* [Task to carry out]:
Lines where the string "weight" appears are to be copied from the entries below.

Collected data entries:
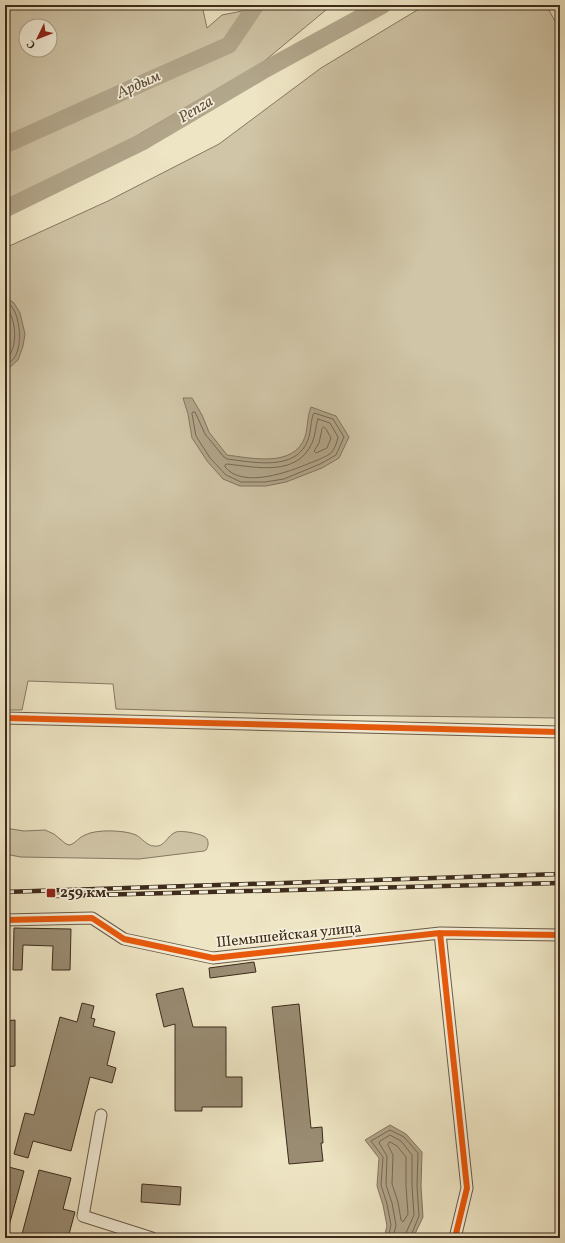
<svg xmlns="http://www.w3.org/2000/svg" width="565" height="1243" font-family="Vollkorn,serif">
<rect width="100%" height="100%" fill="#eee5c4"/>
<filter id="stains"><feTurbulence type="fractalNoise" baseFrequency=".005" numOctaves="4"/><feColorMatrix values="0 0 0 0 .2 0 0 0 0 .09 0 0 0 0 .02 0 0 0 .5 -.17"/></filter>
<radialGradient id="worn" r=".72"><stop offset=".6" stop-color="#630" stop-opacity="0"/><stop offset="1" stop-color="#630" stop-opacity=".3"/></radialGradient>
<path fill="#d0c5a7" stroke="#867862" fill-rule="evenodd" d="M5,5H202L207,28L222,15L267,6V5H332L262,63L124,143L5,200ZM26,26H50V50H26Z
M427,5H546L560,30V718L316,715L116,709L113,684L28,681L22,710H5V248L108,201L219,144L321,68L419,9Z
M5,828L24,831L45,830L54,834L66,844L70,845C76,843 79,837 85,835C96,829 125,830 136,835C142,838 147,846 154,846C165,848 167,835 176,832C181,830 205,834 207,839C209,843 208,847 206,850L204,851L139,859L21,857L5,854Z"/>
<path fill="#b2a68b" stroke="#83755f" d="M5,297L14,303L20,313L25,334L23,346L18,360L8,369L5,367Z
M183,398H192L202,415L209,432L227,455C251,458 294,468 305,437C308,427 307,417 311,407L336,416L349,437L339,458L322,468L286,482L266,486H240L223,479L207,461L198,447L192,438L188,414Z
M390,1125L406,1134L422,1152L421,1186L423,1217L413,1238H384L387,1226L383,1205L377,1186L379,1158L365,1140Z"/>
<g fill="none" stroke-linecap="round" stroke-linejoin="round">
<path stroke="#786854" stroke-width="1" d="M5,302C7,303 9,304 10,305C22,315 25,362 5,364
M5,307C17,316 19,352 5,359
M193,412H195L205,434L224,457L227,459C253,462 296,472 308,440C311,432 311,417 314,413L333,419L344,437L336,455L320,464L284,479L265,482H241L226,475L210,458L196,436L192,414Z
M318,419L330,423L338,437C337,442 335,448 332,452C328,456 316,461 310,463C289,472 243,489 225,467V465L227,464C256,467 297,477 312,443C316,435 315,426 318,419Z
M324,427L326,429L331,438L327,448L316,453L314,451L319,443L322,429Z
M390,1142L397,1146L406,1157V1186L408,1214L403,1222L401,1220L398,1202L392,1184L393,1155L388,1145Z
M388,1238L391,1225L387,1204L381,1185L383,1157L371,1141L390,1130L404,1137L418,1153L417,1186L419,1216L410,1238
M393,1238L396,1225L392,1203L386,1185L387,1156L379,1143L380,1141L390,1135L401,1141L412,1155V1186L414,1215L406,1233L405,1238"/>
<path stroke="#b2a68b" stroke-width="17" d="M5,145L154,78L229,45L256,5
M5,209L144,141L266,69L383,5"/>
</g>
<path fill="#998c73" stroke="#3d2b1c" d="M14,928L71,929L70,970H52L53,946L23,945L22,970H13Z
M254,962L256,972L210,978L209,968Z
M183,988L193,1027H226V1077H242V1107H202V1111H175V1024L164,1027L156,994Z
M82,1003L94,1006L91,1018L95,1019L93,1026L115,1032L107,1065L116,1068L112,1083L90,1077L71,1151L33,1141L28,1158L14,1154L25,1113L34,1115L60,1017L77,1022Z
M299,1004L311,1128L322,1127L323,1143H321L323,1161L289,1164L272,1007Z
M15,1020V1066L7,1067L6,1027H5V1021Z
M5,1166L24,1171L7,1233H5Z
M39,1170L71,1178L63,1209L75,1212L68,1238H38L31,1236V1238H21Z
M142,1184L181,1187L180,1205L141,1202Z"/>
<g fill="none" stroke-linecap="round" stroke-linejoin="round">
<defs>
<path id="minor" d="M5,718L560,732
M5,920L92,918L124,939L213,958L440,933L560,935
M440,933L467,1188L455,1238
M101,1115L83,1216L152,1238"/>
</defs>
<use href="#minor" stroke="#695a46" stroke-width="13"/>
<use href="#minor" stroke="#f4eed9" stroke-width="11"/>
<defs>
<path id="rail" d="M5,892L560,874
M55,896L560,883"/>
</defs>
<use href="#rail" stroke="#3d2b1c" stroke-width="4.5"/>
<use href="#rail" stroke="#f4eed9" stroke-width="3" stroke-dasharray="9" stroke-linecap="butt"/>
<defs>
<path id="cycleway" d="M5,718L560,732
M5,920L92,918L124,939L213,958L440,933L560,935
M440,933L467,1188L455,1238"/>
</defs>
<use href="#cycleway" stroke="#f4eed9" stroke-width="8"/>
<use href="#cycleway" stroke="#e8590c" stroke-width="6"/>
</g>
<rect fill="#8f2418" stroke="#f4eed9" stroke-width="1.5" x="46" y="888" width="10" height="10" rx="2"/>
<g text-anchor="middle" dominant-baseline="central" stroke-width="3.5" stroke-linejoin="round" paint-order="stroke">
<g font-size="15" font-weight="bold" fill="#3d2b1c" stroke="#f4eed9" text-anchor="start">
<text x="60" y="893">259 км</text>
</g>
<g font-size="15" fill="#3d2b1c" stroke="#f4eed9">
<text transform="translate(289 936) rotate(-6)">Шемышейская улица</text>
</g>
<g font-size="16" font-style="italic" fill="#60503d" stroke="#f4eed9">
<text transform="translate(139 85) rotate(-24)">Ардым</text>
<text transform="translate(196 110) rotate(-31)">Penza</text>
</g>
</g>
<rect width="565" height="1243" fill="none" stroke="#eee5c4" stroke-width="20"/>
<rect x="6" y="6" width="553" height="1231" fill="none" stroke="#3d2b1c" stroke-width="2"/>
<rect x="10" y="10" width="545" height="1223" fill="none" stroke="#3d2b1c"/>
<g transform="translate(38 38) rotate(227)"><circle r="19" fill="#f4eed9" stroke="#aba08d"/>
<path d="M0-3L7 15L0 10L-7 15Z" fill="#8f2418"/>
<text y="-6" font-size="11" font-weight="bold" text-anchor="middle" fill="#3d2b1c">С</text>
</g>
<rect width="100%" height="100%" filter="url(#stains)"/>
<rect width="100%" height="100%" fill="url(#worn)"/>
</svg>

* [Written response]:
<g font-size="15" font-weight="bold" fill="#3d2b1c" stroke="#f4eed9" text-anchor="start">
<text y="-6" font-size="11" font-weight="bold" text-anchor="middle" fill="#3d2b1c">С</text>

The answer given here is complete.